Porque estoy segura que durante la infancia y adolescencia de quienes optaron esta profesión como forma de vida fueron las y los estudiantes que durante el receso compartieron sus desayunos, prestaron sus útiles, acompañaron al que no tenía con quién jugar, los que prestaron los cuadernos y libros o para el pasaje para el compañero (¿les suena familiar? Lo seguimos haciendo como docentes).
Y así, ser docente deja de ser un juego, deja de ser algo que imitamos o imaginamos y se va convirtiendo en realidad.

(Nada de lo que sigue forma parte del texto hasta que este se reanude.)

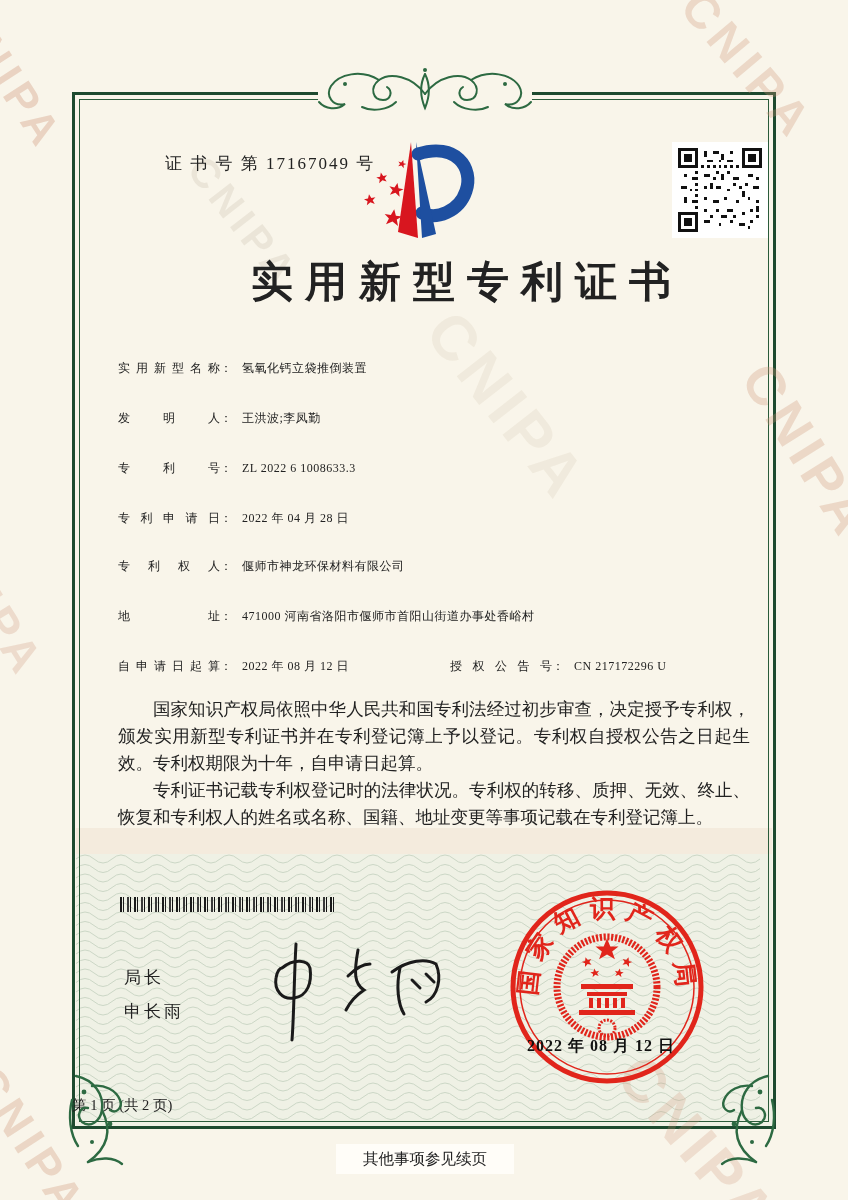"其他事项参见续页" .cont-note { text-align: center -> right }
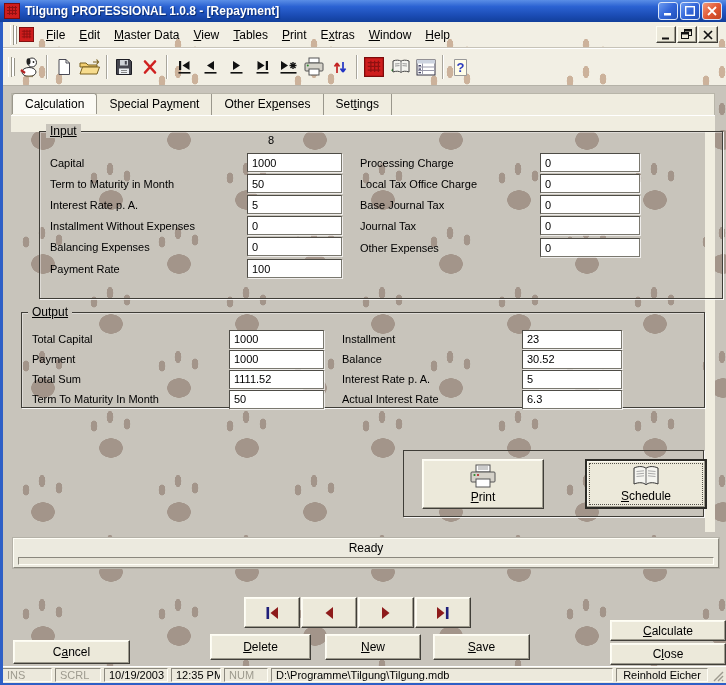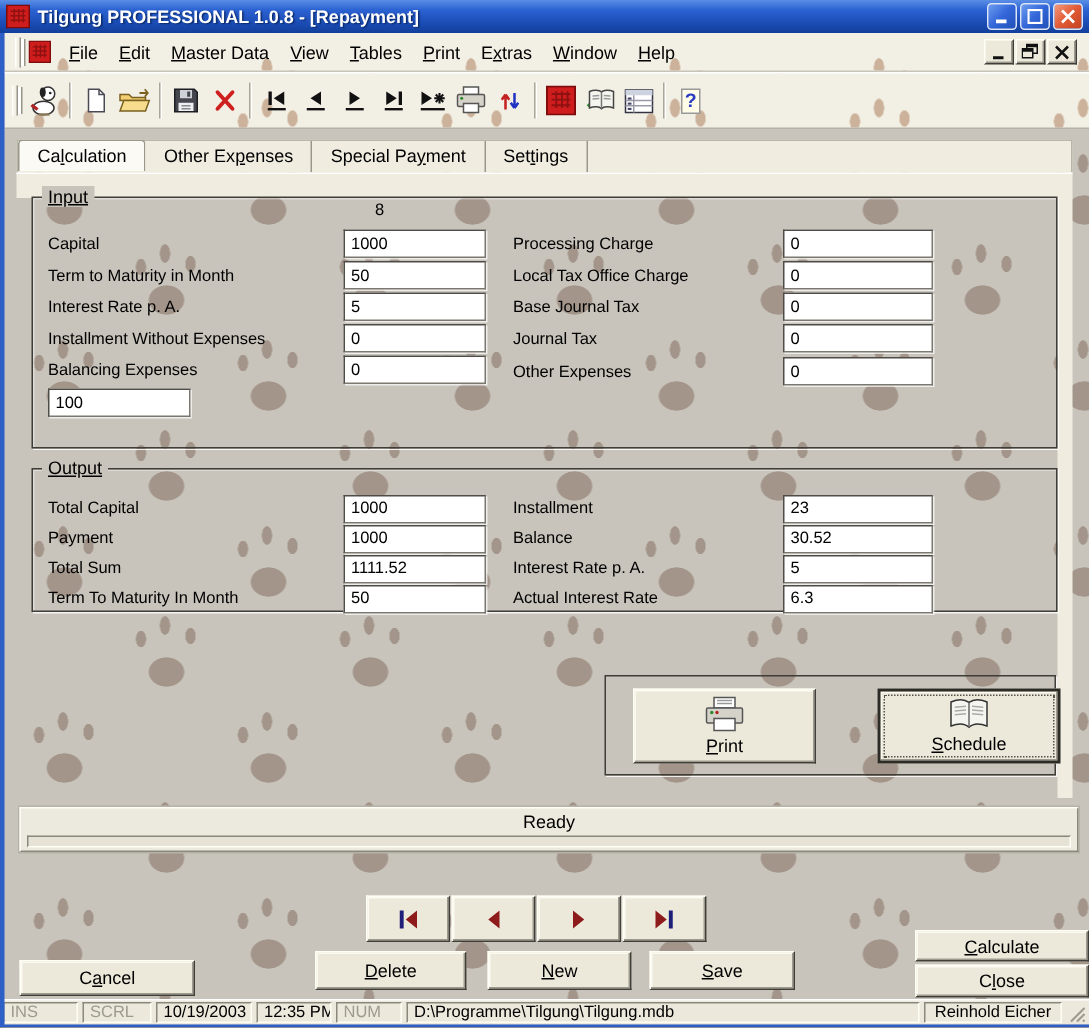"Other Ex enses" span.tab { order: before "Special Pa ment" -> after "Special Pa ment" }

Como he compartido, quien decide trabajar y vivir como maestra o maestro, lo hace porque algo se sembró desde su infancia: sí, la vocación de compartir, de acompañar, pero más que nada de transformar.
Transformar porque hubo hechos con los que no estuvimos conformes; que mi abuela no supiera leer ni escribir, y mi madre sólo pudiera cursar estudios primarios por falta de oportunidades, me indignó. Por ello, cuando pensamos en la educación, la pensamos como un acto de justicia.
Bien lo dijo la presidenta Claudia Sheinbaum el pasado 15 de mayo al reconocer y agradecer que a su hija e hijo los formaron sus maestros, así como a todas y todos los buenos ciudadanos y al gran pueblo de México que se ha formado gracias al magisterio nacional.
Así, otro acto de justicia es reconocer esta vocación, porque sí, hubo una época en que se acusó al magisterio por la supuesta mala educación que había en el país, pero eso ha quedo atrás, porque hoy reconocemos la enorme deuda que históricamente se tiene con las y los maestros, sin ellos no habría transformación.
No son palabras huecas las de nuestra Presidenta: todo lo que se pueda hacer por las y los maestros de México, lo vamos a hacer, por agradecimiento permanente a ustedes, por justicia. Las maestras y los maestros resistimos y somos protagonistas de transformaciones, porque sin educación no hay transformación.